This guest blog is by Matthew Horwood (@matthew_horwood) a professional freelance photographer based in Cardiff who specialises in creative press, public relations and corporate/commercial photography. His clients include national newspapers and agencies, businesses and leading PR companies (Brighter Comms included!).
To get the perfect PR picture you should ideally use a professional photographer with professional kit. But time and budget pressures often mean that’s not possible. So here are some tips for taking the perfect picture for any budget no matter what your equipment.
Remember to shoot a variety of shapes and sizes – landscape as well as portrait, closeup as well as looser pictures. Newspaper designers need images that are the right shape for the page so giving them a range to choose from will increase the chances of your picture being used. Consider taking pictures with negative space to the right or left of your subject as often designers will use this space for a headline.
Try not to overcomplicate things. Do you need all of those senior managers in the picture? If someone is not relevant to the story you are trying to tell then the picture is better off without them. Keep things simple and think about what you are trying to communicate and who the story is really about. If it’s possible to get the subject doing something related to the story then this is always preferable.
Try to keep branding subtle. It’s a fine line but many pictures never see the light of day because of too much emphasis on a logo and not enough on the people that make the story. If there’s too much branding the picture desk may either crop the picture in such a way that the branding is no longer visible or just bin the image altogether. With that in mind, if you’re going to incorporate branding try to keep it as a small but integral part of the image.
Back when I was starting out as a trainee photographer at the Western Mail I was sent to photograph David Hurn who is a photographer with Magnum – a prestigious and world-famous picture agency. David offered me some very simple and straightforward advice: pay attention to the background as much as the foreground. It’s tempting to get carried away with what’s right in front of you but getting the background right is just as important. Avoid anything that detracts from the picture – a neutral background focuses the viewer’s attention to where it should be: on the subject.
A photographer’s best friend! A PR picture should tell a story and props are a great way of conveying the story visually.
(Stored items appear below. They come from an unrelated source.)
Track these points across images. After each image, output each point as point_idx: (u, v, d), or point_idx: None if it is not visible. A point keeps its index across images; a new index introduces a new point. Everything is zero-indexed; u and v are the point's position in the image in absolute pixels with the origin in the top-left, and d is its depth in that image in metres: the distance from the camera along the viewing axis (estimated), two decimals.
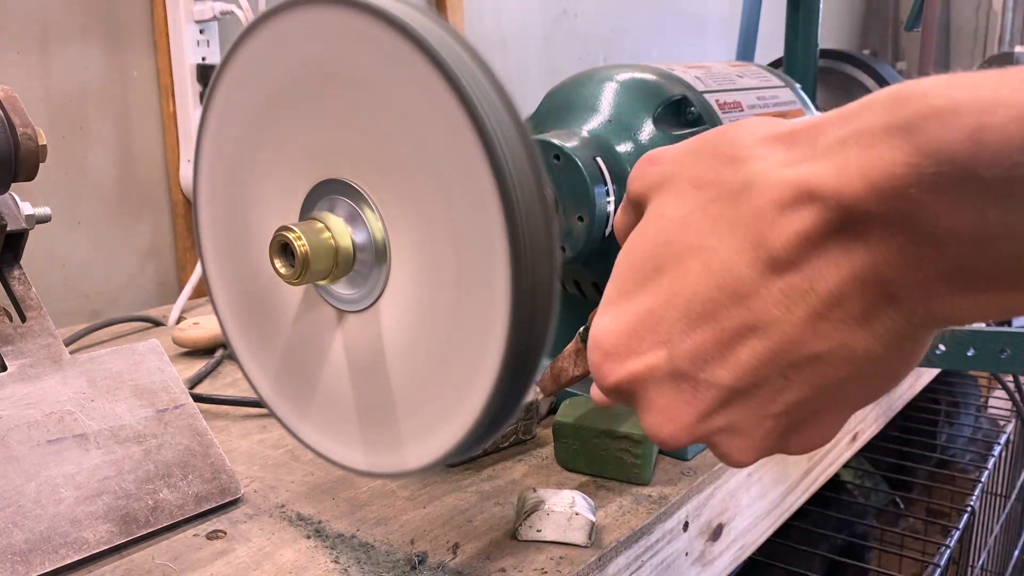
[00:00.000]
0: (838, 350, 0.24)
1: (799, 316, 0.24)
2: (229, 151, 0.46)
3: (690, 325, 0.26)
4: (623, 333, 0.28)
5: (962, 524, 0.90)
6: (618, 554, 0.48)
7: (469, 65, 0.36)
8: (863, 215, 0.22)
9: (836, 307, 0.24)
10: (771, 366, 0.25)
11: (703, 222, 0.26)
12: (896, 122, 0.21)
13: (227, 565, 0.46)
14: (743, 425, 0.27)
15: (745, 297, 0.25)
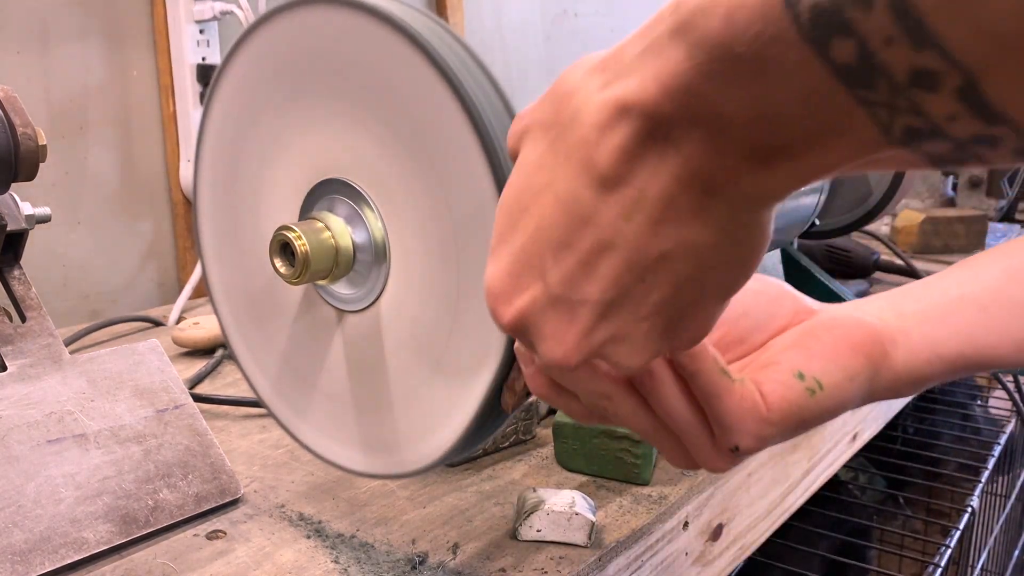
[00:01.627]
0: (681, 247, 0.26)
1: (639, 224, 0.26)
2: (229, 151, 0.46)
3: (555, 254, 0.28)
4: (505, 275, 0.30)
5: (962, 524, 0.90)
6: (618, 554, 0.48)
7: (468, 65, 0.36)
8: (665, 118, 0.24)
9: (667, 209, 0.25)
10: (629, 274, 0.27)
11: (550, 159, 0.28)
12: (675, 25, 0.23)
13: (227, 565, 0.46)
14: (623, 332, 0.28)
15: (590, 218, 0.27)
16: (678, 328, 0.29)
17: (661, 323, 0.28)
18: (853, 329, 0.34)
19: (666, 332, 0.29)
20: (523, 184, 0.29)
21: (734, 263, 0.27)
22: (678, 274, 0.27)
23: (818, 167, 0.24)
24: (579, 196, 0.27)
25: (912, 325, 0.36)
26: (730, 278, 0.28)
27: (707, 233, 0.26)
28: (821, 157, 0.23)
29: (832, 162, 0.24)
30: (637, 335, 0.28)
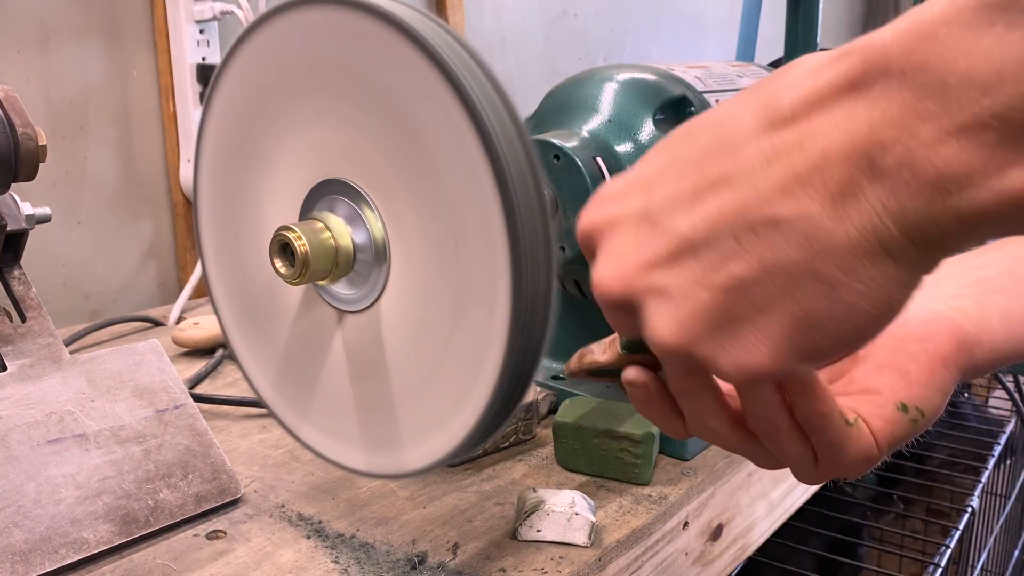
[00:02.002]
0: (800, 220, 0.23)
1: (776, 173, 0.23)
2: (229, 151, 0.46)
3: (678, 172, 0.26)
4: (623, 185, 0.28)
5: (962, 524, 0.90)
6: (618, 554, 0.48)
7: (469, 65, 0.36)
8: (882, 63, 0.21)
9: (816, 172, 0.23)
10: (730, 222, 0.24)
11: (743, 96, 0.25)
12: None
13: (227, 565, 0.46)
14: (680, 290, 0.25)
15: (735, 148, 0.24)
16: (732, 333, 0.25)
17: (721, 306, 0.25)
18: (944, 339, 0.33)
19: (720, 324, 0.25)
20: (700, 118, 0.27)
21: (844, 301, 0.23)
22: (776, 254, 0.23)
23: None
24: (739, 124, 0.24)
25: (996, 323, 0.35)
26: (827, 316, 0.24)
27: (836, 224, 0.22)
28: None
29: None
30: (690, 302, 0.25)
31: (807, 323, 0.24)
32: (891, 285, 0.23)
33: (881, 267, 0.23)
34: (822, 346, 0.24)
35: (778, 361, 0.25)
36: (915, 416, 0.33)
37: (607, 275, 0.27)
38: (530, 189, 0.35)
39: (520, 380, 0.39)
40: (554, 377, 0.67)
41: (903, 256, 0.22)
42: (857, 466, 0.32)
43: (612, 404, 0.57)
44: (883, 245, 0.22)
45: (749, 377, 0.26)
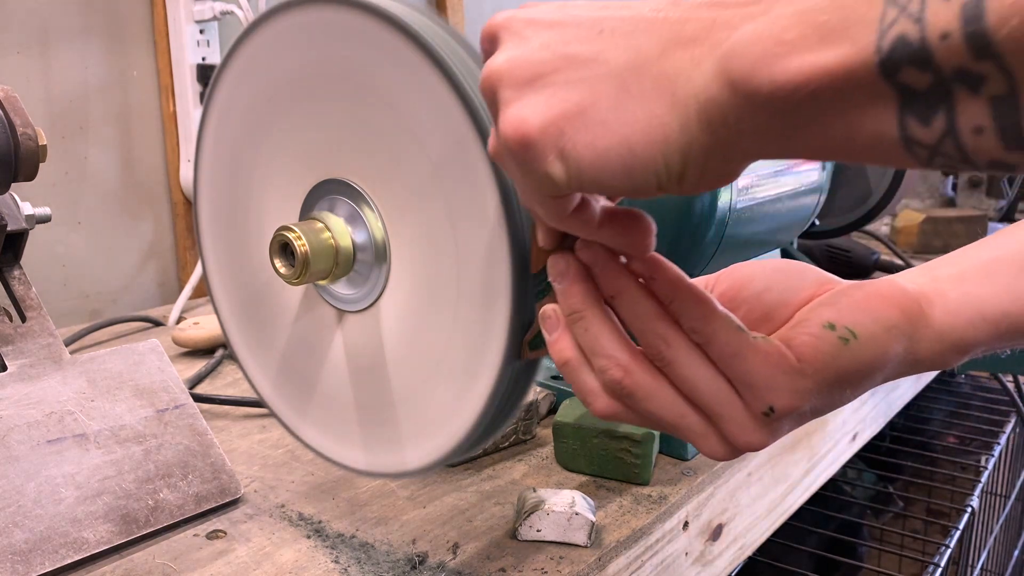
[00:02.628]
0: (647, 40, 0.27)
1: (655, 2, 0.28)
2: (229, 151, 0.46)
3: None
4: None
5: (962, 524, 0.90)
6: (618, 554, 0.48)
7: (469, 65, 0.36)
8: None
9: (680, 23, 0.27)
10: (604, 18, 0.28)
11: None
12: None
13: (227, 565, 0.46)
14: (530, 42, 0.29)
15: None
16: (536, 89, 0.29)
17: (547, 64, 0.28)
18: (883, 287, 0.33)
19: (534, 77, 0.29)
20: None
21: (621, 113, 0.27)
22: (611, 49, 0.27)
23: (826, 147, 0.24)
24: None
25: (948, 286, 0.34)
26: (602, 119, 0.27)
27: (661, 64, 0.26)
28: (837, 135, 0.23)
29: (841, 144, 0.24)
30: (529, 53, 0.29)
31: (584, 114, 0.27)
32: (660, 129, 0.26)
33: (663, 107, 0.26)
34: (578, 145, 0.28)
35: (542, 133, 0.28)
36: (844, 335, 0.31)
37: (501, 15, 0.31)
38: None
39: (521, 380, 0.39)
40: (554, 377, 0.67)
41: (682, 110, 0.26)
42: (776, 382, 0.30)
43: None
44: (675, 90, 0.26)
45: (516, 132, 0.28)
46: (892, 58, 0.21)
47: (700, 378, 0.31)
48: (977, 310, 0.34)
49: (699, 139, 0.26)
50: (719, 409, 0.31)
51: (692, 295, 0.31)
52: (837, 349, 0.31)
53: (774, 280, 0.35)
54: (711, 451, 0.33)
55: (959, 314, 0.34)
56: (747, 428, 0.31)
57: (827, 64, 0.22)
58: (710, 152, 0.26)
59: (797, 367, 0.30)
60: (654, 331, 0.32)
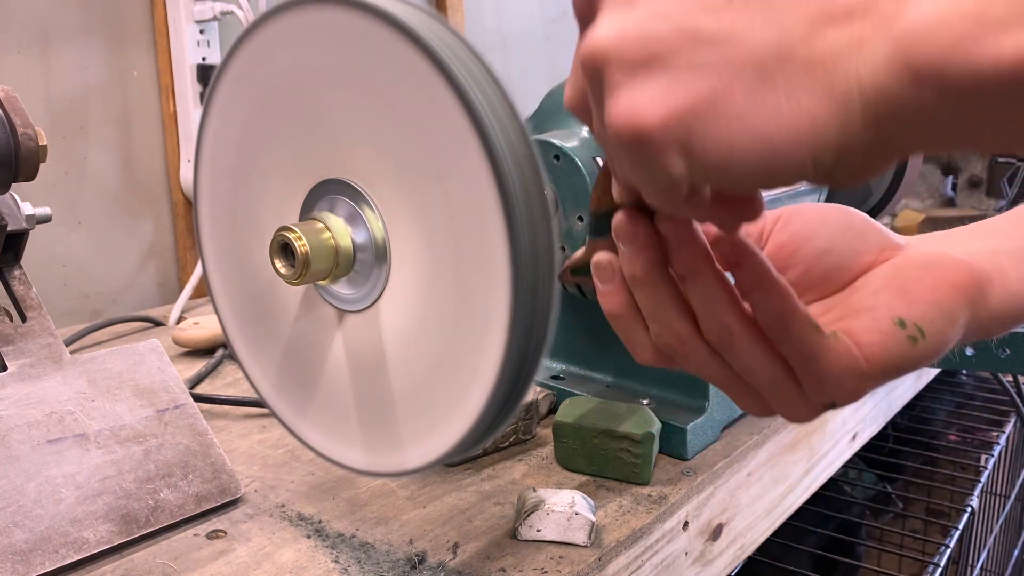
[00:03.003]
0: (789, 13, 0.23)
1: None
2: (229, 151, 0.46)
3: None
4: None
5: (962, 524, 0.90)
6: (618, 554, 0.48)
7: (469, 65, 0.36)
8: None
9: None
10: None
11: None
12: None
13: (227, 565, 0.46)
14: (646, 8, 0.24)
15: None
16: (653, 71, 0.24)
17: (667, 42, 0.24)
18: (950, 268, 0.31)
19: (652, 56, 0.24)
20: None
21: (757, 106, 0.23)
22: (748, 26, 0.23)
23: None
24: None
25: (1009, 264, 0.33)
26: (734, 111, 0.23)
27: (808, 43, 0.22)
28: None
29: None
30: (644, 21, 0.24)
31: (716, 106, 0.23)
32: (811, 125, 0.22)
33: (817, 99, 0.22)
34: (708, 143, 0.23)
35: (663, 128, 0.24)
36: (914, 333, 0.29)
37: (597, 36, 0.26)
38: (531, 189, 0.35)
39: (520, 380, 0.39)
40: (554, 377, 0.67)
41: (842, 102, 0.22)
42: (842, 384, 0.29)
43: (612, 404, 0.57)
44: (833, 78, 0.22)
45: (630, 127, 0.24)
46: None
47: (759, 367, 0.30)
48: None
49: (861, 136, 0.22)
50: (775, 393, 0.31)
51: (776, 291, 0.29)
52: (905, 349, 0.30)
53: (835, 241, 0.33)
54: (752, 410, 0.32)
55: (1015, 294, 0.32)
56: (800, 411, 0.31)
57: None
58: (872, 149, 0.23)
59: (865, 369, 0.29)
60: (721, 320, 0.30)
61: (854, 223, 0.34)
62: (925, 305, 0.30)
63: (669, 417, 0.58)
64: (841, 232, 0.33)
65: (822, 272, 0.33)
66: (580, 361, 0.68)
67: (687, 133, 0.24)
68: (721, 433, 0.62)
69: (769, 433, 0.63)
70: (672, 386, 0.62)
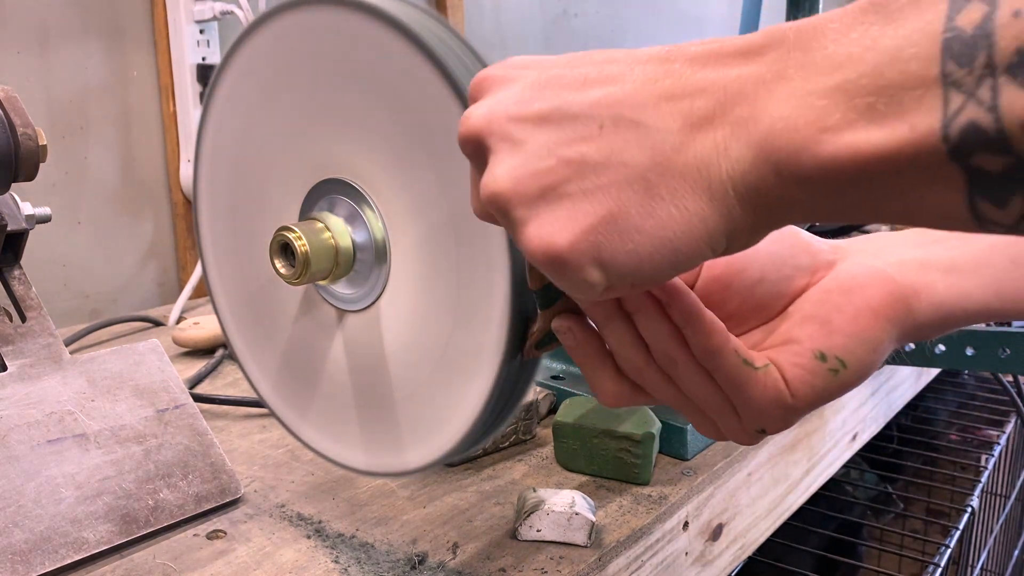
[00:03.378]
0: (657, 130, 0.25)
1: (658, 88, 0.26)
2: (229, 151, 0.46)
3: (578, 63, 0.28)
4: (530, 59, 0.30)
5: (962, 524, 0.90)
6: (618, 554, 0.48)
7: (468, 65, 0.36)
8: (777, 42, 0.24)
9: (687, 98, 0.25)
10: (602, 110, 0.26)
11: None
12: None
13: (227, 565, 0.46)
14: (531, 148, 0.27)
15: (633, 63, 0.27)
16: (553, 203, 0.27)
17: (558, 175, 0.27)
18: (874, 291, 0.33)
19: (547, 190, 0.27)
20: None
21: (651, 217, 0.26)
22: (624, 150, 0.26)
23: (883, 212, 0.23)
24: (643, 53, 0.27)
25: (938, 277, 0.34)
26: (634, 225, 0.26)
27: (681, 154, 0.25)
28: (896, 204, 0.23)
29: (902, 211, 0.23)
30: (534, 161, 0.27)
31: (616, 223, 0.26)
32: (701, 224, 0.25)
33: (699, 201, 0.25)
34: (617, 255, 0.26)
35: (574, 250, 0.26)
36: (834, 366, 0.32)
37: (476, 113, 0.29)
38: None
39: (520, 380, 0.39)
40: (554, 377, 0.67)
41: (721, 200, 0.25)
42: (766, 413, 0.32)
43: None
44: (709, 181, 0.25)
45: (545, 254, 0.27)
46: (964, 145, 0.21)
47: (703, 394, 0.33)
48: (959, 304, 0.34)
49: (743, 220, 0.25)
50: (718, 418, 0.33)
51: (704, 327, 0.32)
52: (827, 380, 0.32)
53: (767, 270, 0.35)
54: (706, 433, 0.35)
55: (942, 307, 0.34)
56: (740, 436, 0.34)
57: (879, 143, 0.22)
58: (756, 226, 0.26)
59: (790, 403, 0.32)
60: (665, 351, 0.32)
61: (783, 250, 0.36)
62: (845, 337, 0.32)
63: (669, 417, 0.58)
64: (771, 261, 0.35)
65: (757, 302, 0.35)
66: None
67: (596, 249, 0.26)
68: None
69: None
70: None
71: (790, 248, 0.36)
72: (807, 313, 0.33)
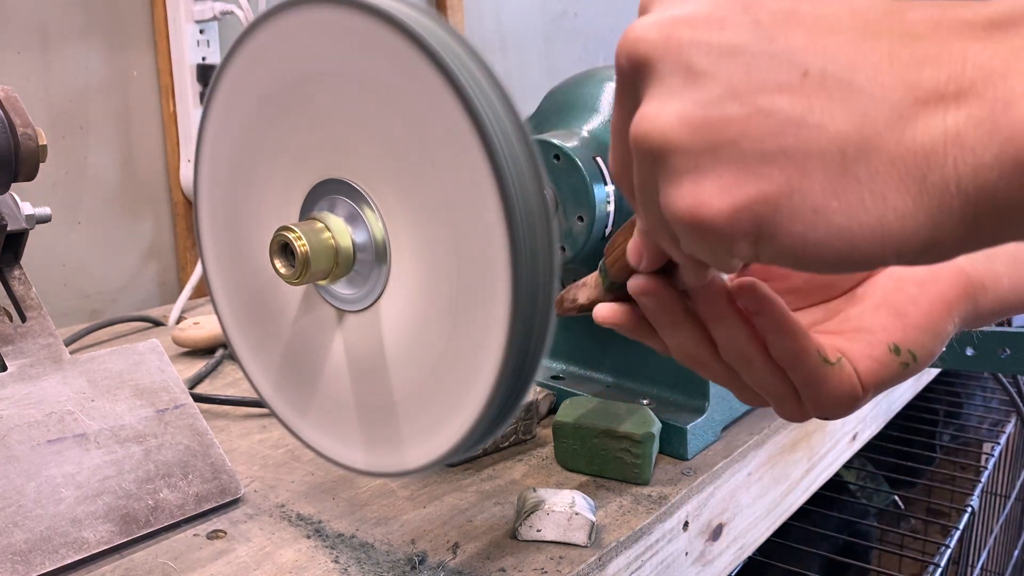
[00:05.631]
0: (873, 98, 0.20)
1: (884, 45, 0.21)
2: (229, 151, 0.46)
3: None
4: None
5: (962, 524, 0.90)
6: (618, 554, 0.48)
7: (469, 65, 0.36)
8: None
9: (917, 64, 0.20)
10: (813, 56, 0.21)
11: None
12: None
13: (227, 565, 0.46)
14: (714, 83, 0.22)
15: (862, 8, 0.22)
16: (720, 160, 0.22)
17: (737, 126, 0.22)
18: (948, 284, 0.32)
19: (718, 143, 0.22)
20: None
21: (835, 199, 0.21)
22: (826, 111, 0.21)
23: None
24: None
25: (1003, 269, 0.33)
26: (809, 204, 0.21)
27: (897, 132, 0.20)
28: None
29: None
30: (712, 102, 0.22)
31: (791, 197, 0.21)
32: (898, 223, 0.20)
33: (905, 195, 0.20)
34: (780, 235, 0.22)
35: (731, 220, 0.22)
36: (907, 359, 0.31)
37: (647, 25, 0.23)
38: (530, 189, 0.35)
39: (520, 380, 0.39)
40: (554, 377, 0.67)
41: (937, 199, 0.20)
42: (838, 406, 0.31)
43: (612, 404, 0.57)
44: (926, 173, 0.20)
45: (693, 217, 0.23)
46: None
47: (769, 385, 0.32)
48: (1022, 297, 0.34)
49: (957, 229, 0.20)
50: (778, 400, 0.32)
51: (790, 332, 0.30)
52: (897, 373, 0.31)
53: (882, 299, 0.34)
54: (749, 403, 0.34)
55: (1005, 301, 0.34)
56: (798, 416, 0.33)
57: None
58: (968, 240, 0.21)
59: (859, 394, 0.31)
60: (741, 350, 0.31)
61: None
62: (919, 331, 0.31)
63: (669, 417, 0.58)
64: None
65: (823, 280, 0.34)
66: (580, 361, 0.68)
67: (757, 225, 0.22)
68: (721, 433, 0.61)
69: (769, 433, 0.63)
70: (672, 386, 0.62)
71: None
72: (880, 301, 0.32)
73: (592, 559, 0.46)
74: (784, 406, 0.33)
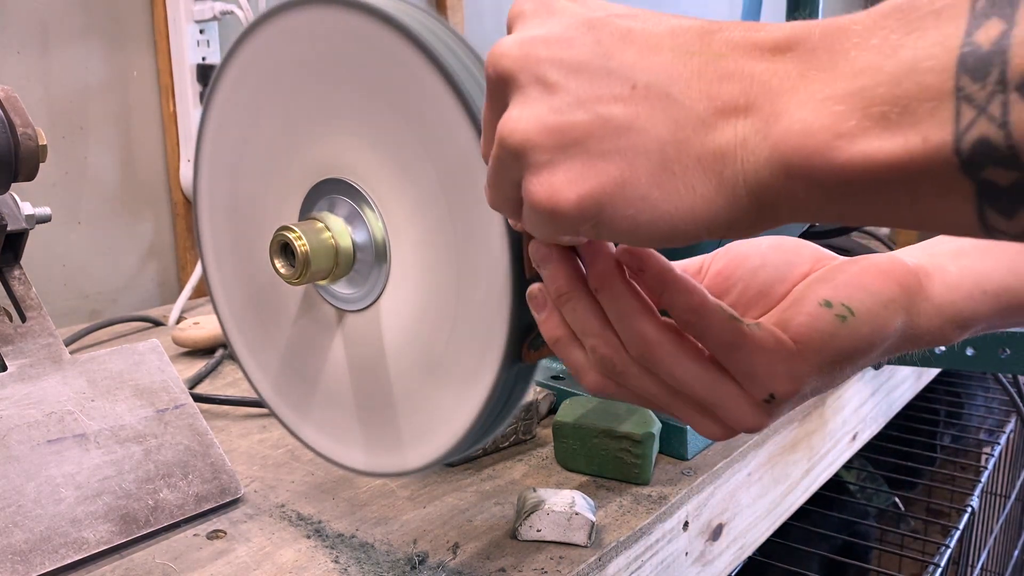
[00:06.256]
0: (683, 108, 0.25)
1: (694, 64, 0.26)
2: (229, 151, 0.46)
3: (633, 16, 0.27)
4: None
5: (962, 524, 0.90)
6: (618, 554, 0.48)
7: (468, 65, 0.36)
8: (803, 39, 0.24)
9: (718, 81, 0.25)
10: (638, 74, 0.26)
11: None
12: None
13: (227, 565, 0.46)
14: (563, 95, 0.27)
15: (676, 34, 0.26)
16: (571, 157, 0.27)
17: (582, 130, 0.26)
18: (882, 261, 0.32)
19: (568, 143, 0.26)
20: None
21: (659, 189, 0.26)
22: (649, 118, 0.25)
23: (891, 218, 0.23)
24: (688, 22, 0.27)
25: (947, 260, 0.34)
26: (640, 194, 0.26)
27: (702, 135, 0.25)
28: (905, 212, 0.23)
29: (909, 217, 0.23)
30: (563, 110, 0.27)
31: (623, 188, 0.26)
32: (705, 208, 0.25)
33: (709, 186, 0.25)
34: (616, 219, 0.26)
35: (577, 207, 0.27)
36: (841, 312, 0.30)
37: (511, 44, 0.28)
38: None
39: (520, 379, 0.39)
40: (554, 377, 0.67)
41: (731, 189, 0.25)
42: (774, 369, 0.30)
43: (612, 404, 0.57)
44: (722, 169, 0.25)
45: (548, 203, 0.27)
46: (975, 158, 0.21)
47: (688, 375, 0.31)
48: (977, 284, 0.34)
49: (748, 212, 0.25)
50: (714, 400, 0.31)
51: (681, 286, 0.30)
52: (834, 327, 0.30)
53: (769, 257, 0.35)
54: (707, 433, 0.33)
55: (958, 288, 0.33)
56: (746, 414, 0.31)
57: (893, 153, 0.22)
58: (759, 221, 0.26)
59: (795, 351, 0.30)
60: (636, 328, 0.31)
61: (787, 242, 0.36)
62: (853, 287, 0.31)
63: (669, 417, 0.58)
64: (773, 249, 0.35)
65: (759, 287, 0.34)
66: None
67: (598, 209, 0.26)
68: None
69: (769, 433, 0.63)
70: None
71: (793, 242, 0.35)
72: (810, 280, 0.33)
73: (592, 559, 0.46)
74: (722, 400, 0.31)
If you have ‘office worker climbing Everest’ then it’s no good having him sat at his desk in a suit. Try to get the right props in place beforehand rather than scrambling around during the shoot – it may take a bit more preparation and your client may take a bit of persuading but if it’s the difference between a picture getting published and not then it’s well worth it. Giant cheques don’t tend to go down too well, though, so you may want to avoid those.
Without professional lighting equipment you will have to rely on the light you have. You might not have control of your light source but you can move your subject. Try to have your light source to the side of your subject. Outside photography can take advantage of the best light source around – the sun. But be careful not to shoot on bright days without cloud as strong light can cast strong shadows and cause your image to look washed out. Also, you don’t want your subjects squinting at the camera. Try to find a way to diffuse the light yourself, such as in the open shade of a building or large tree.
Look out for the details: clutter in the background, rubbish on the floor or even seasonal items that may date a picture. I always ask people to remove lanyards and don’t be afraid to tell the client if his tie is wonky – it’s a lot easier to deal with before the picture is taken than afterwards.
Be sure to send an accurate and descriptive caption with each picture. Remember the ‘five Ws': who, what, where when and why. Ideally, embed the caption into the image using photo editing software. This will make life a lot easier for the picture desk, which will be receiving and processing thousands of images every day.
As with most things, preparation is key. Arrive early to check out the location and find suitable places to take the pictures. Your subject may only be prepared to give you 10 minutes of their time (it happens surprisingly often) and if that’s the case you’ll be glad of the time spent beforehand choosing a suitable setting. Finally, it sounds obvious but check everything prior to the shoot – make sure your batteries or smartphone are fully charged and you’ve got enough space on your memory card.